The winner will be decided by the public, which can vote at smallbusinessbiggame.com. Two runners-up will receive $25,000 grants, with remaining finalists each receiving $10,000.

“This is a cause that’s near and dear to my heart,” said an exuberant Bill Rancic as he surprised Donofree with a visit to her home on a recent Wednesday morning. The Chicago-based entrepreneur was the first winner of NBC’s “The Apprentice,” and his wife, Giuliana, an entertainment journalist, is a breast-cancer survivor.

“You’ve got to mobilize the troops,” Rancic, an Intuit partner and contest spokesman, told a beaming Donofree.
He called breast cancer survivors “a sorority like I’ve never seen,” adding that Donofree has “opportunities out there she hasn’t even scratched the surface on.”

In just the age group the support community considers “young” from a diagnosis standpoint, 40 and under, there are about 250,000 survivors in the U.S., said Jenna Glazer, chief development officer at Young Survival Coalition, or YSC.

The New York-based support group was created in 1998 to spotlight the issues that are more relevant to younger breast cancer victims, including fertility, child-rearing and dating.

It is her personal understanding of the needs of women who have undergone mastectomies that makes Donofree’s lingerie so “very special,” said Glazer, 44, who underwent a double mastectomy after her diagnosis 11 years ago.

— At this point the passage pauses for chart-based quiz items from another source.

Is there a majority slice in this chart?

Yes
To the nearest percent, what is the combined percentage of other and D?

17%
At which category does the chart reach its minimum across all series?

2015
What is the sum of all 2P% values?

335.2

“She understands the psychology of women as well as the physicality,” Glazer said.

All AnaOno bras, loungewear and swimwear are also planned, are named after the breast cancer survivors modeling them on the firm’s website, and are made with features sensitive to postmastectomy breasts and chests, such as the absence of side seams, underwires, and apexes. The manufacturing is done in Philadelphia.

An Ohio native and graduate of the Savannah College of Art and Design, Donofree held design jobs in New York and in Colorado, where her cancer was diagnosed, before moving to Philadelphia four years ago with her husband, Paul, a warehouse systems administrator at Subaru.

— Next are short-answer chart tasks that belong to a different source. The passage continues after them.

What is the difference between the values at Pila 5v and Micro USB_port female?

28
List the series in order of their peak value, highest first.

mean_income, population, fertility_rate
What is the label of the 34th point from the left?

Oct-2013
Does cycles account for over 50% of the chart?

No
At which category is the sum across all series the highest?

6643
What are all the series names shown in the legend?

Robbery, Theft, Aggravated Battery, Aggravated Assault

Needing the income for startup capital, Donofree continued to work remotely for a children’s wear company in Colorado while tinkering with designs for her AnaOno line.

AnaOno is self-funded, apart from a $10,000 Federal Express business grant Donofree recently won, which helped her pay for a marketing firm. A major sales boost followed an article about AnaOno featured in a Today show blog in April, which has Donofree planning to make her first hire.

The sales potential from a Super Bowl exposure “is huge,” not to mention the platform for communicating her mission, she said.
“Breast cancer is still taboo. I want to change that,” she said. “We’re living our lives. We’re living longer. I think that should be celebrated.”

And what about AnaOno as her company name?

“A clever friend of mine said: ‘It’s Dana Donofree. It’s like you lost your double D’s,'” she recalled with a laugh. “I never had double D’s, but it works.”